Reproduce every line of the data below, character for character.

Collected data entries:
* * *
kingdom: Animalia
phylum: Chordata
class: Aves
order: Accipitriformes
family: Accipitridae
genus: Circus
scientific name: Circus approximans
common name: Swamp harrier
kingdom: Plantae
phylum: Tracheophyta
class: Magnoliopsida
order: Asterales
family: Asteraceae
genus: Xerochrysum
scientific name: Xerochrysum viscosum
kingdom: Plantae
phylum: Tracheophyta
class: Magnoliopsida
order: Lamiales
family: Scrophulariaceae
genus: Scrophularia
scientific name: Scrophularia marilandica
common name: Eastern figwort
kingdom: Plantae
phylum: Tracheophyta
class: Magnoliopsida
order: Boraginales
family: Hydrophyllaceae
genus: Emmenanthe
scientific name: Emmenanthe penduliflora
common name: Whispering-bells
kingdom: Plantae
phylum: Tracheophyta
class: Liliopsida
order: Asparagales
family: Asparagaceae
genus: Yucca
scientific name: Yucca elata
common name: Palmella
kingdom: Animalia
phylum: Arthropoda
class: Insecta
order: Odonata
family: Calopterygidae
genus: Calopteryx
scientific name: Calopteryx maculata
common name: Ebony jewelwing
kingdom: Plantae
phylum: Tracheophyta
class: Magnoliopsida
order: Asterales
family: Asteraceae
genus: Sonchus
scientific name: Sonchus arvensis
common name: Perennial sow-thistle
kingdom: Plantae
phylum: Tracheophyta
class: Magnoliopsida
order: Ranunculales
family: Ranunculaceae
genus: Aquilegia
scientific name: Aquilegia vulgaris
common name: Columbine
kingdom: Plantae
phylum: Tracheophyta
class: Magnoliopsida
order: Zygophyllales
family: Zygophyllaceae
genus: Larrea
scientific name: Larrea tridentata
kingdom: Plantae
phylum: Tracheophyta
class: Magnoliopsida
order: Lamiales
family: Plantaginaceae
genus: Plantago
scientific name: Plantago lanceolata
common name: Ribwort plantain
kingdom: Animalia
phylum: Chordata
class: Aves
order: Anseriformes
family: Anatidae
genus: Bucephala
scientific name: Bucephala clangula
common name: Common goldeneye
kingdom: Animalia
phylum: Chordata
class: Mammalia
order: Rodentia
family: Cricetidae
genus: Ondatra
* * *
Response:
kingdom: Animalia
phylum: Chordata
class: Aves
order: Accipitriformes
family: Accipitridae
genus: Circus
scientific name: Circus approximans
common name: Swamp harrier
kingdom: Plantae
phylum: Tracheophyta
class: Magnoliopsida
order: Asterales
family: Asteraceae
genus: Xerochrysum
scientific name: Xerochrysum viscosum
kingdom: Plantae
phylum: Tracheophyta
class: Magnoliopsida
order: Lamiales
family: Scrophulariaceae
genus: Scrophularia
scientific name: Scrophularia marilandica
common name: Eastern figwort
kingdom: Plantae
phylum: Tracheophyta
class: Magnoliopsida
order: Boraginales
family: Hydrophyllaceae
genus: Emmenanthe
scientific name: Emmenanthe penduliflora
common name: Whispering-bells
kingdom: Plantae
phylum: Tracheophyta
class: Liliopsida
order: Asparagales
family: Asparagaceae
genus: Yucca
scientific name: Yucca elata
common name: Palmella
kingdom: Animalia
phylum: Arthropoda
class: Insecta
order: Odonata
family: Calopterygidae
genus: Calopteryx
scientific name: Calopteryx maculata
common name: Ebony jewelwing
kingdom: Plantae
phylum: Tracheophyta
class: Magnoliopsida
order: Asterales
family: Asteraceae
genus: Sonchus
scientific name: Sonchus arvensis
common name: Perennial sow-thistle
kingdom: Plantae
phylum: Tracheophyta
class: Magnoliopsida
order: Ranunculales
family: Ranunculaceae
genus: Aquilegia
scientific name: Aquilegia vulgaris
common name: Columbine
kingdom: Plantae
phylum: Tracheophyta
class: Magnoliopsida
order: Zygophyllales
family: Zygophyllaceae
genus: Larrea
scientific name: Larrea tridentata
kingdom: Plantae
phylum: Tracheophyta
class: Magnoliopsida
order: Lamiales
family: Plantaginaceae
genus: Plantago
scientific name: Plantago lanceolata
common name: Ribwort plantain
kingdom: Animalia
phylum: Chordata
class: Aves
order: Anseriformes
family: Anatidae
genus: Bucephala
scientific name: Bucephala clangula
common name: Common goldeneye
kingdom: Animalia
phylum: Chordata
class: Mammalia
order: Rodentia
family: Cricetidae
genus: Ondatra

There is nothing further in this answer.